■ **YOUR OBJECTIVE**:
A verbatim transcript of the data below is required, images omitted.

■ **SUPPLIED ENTRIES**:
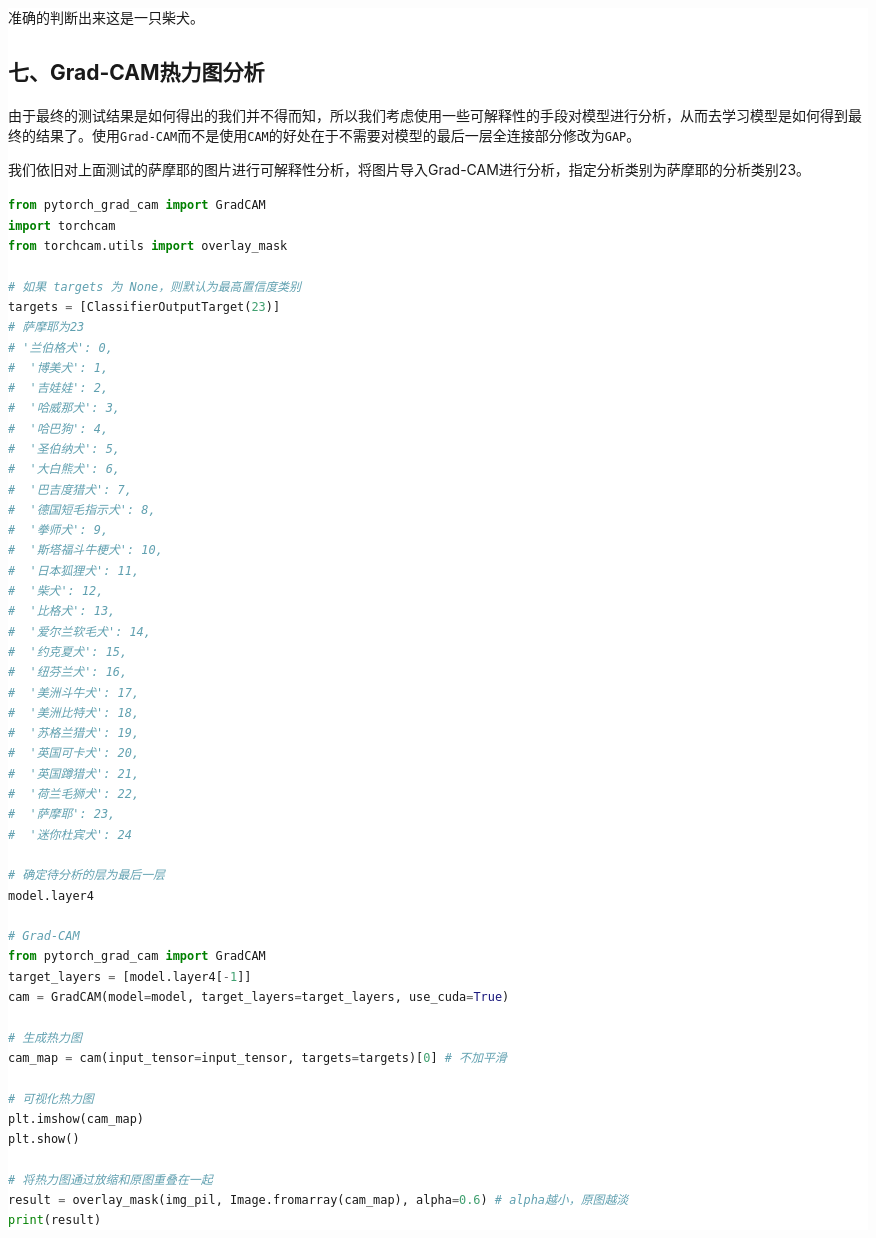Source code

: 准确的判断出来这是一只柴犬。

## 七、Grad-CAM热力图分析

由于最终的测试结果是如何得出的我们并不得而知，所以我们考虑使用一些可解释性的手段对模型进行分析，从而去学习模型是如何得到最终的结果了。使用`Grad-CAM`而不是使用`CAM`的好处在于不需要对模型的最后一层全连接部分修改为`GAP`。

我们依旧对上面测试的萨摩耶的图片进行可解释性分析，将图片导入Grad-CAM进行分析，指定分析类别为萨摩耶的分析类别23。

```python
from pytorch_grad_cam import GradCAM
import torchcam
from torchcam.utils import overlay_mask

# 如果 targets 为 None，则默认为最高置信度类别
targets = [ClassifierOutputTarget(23)]
# 萨摩耶为23
# '兰伯格犬': 0,
#  '博美犬': 1,
#  '吉娃娃': 2,
#  '哈威那犬': 3,
#  '哈巴狗': 4,
#  '圣伯纳犬': 5,
#  '大白熊犬': 6,
#  '巴吉度猎犬': 7,
#  '德国短毛指示犬': 8,
#  '拳师犬': 9,
#  '斯塔福斗牛梗犬': 10,
#  '日本狐狸犬': 11,
#  '柴犬': 12,
#  '比格犬': 13,
#  '爱尔兰软毛犬': 14,
#  '约克夏犬': 15,
#  '纽芬兰犬': 16,
#  '美洲斗牛犬': 17,
#  '美洲比特犬': 18,
#  '苏格兰猎犬': 19,
#  '英国可卡犬': 20,
#  '英国蹲猎犬': 21,
#  '荷兰毛狮犬': 22,
#  '萨摩耶': 23,
#  '迷你杜宾犬': 24

# 确定待分析的层为最后一层
model.layer4

# Grad-CAM
from pytorch_grad_cam import GradCAM
target_layers = [model.layer4[-1]]
cam = GradCAM(model=model, target_layers=target_layers, use_cuda=True)

# 生成热力图
cam_map = cam(input_tensor=input_tensor, targets=targets)[0] # 不加平滑

# 可视化热力图
plt.imshow(cam_map)
plt.show()

# 将热力图通过放缩和原图重叠在一起
result = overlay_mask(img_pil, Image.fromarray(cam_map), alpha=0.6) # alpha越小，原图越淡
print(result)
```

■ **REPLY TO THE EXERCISE**:
Source code

: 准确的判断出来这是一只柴犬。

## 七、Grad-CAM热力图分析

由于最终的测试结果是如何得出的我们并不得而知，所以我们考虑使用一些可解释性的手段对模型进行分析，从而去学习模型是如何得到最终的结果了。使用`Grad-CAM`而不是使用`CAM`的好处在于不需要对模型的最后一层全连接部分修改为`GAP`。

我们依旧对上面测试的萨摩耶的图片进行可解释性分析，将图片导入Grad-CAM进行分析，指定分析类别为萨摩耶的分析类别23。

```python
from pytorch_grad_cam import GradCAM
import torchcam
from torchcam.utils import overlay_mask

# 如果 targets 为 None，则默认为最高置信度类别
targets = [ClassifierOutputTarget(23)]
# 萨摩耶为23
# '兰伯格犬': 0,
#  '博美犬': 1,
#  '吉娃娃': 2,
#  '哈威那犬': 3,
#  '哈巴狗': 4,
#  '圣伯纳犬': 5,
#  '大白熊犬': 6,
#  '巴吉度猎犬': 7,
#  '德国短毛指示犬': 8,
#  '拳师犬': 9,
#  '斯塔福斗牛梗犬': 10,
#  '日本狐狸犬': 11,
#  '柴犬': 12,
#  '比格犬': 13,
#  '爱尔兰软毛犬': 14,
#  '约克夏犬': 15,
#  '纽芬兰犬': 16,
#  '美洲斗牛犬': 17,
#  '美洲比特犬': 18,
#  '苏格兰猎犬': 19,
#  '英国可卡犬': 20,
#  '英国蹲猎犬': 21,
#  '荷兰毛狮犬': 22,
#  '萨摩耶': 23,
#  '迷你杜宾犬': 24

# 确定待分析的层为最后一层
model.layer4

# Grad-CAM
from pytorch_grad_cam import GradCAM
target_layers = [model.layer4[-1]]
cam = GradCAM(model=model, target_layers=target_layers, use_cuda=True)

# 生成热力图
cam_map = cam(input_tensor=input_tensor, targets=targets)[0] # 不加平滑

# 可视化热力图
plt.imshow(cam_map)
plt.show()

# 将热力图通过放缩和原图重叠在一起
result = overlay_mask(img_pil, Image.fromarray(cam_map), alpha=0.6) # alpha越小，原图越淡
print(result)
```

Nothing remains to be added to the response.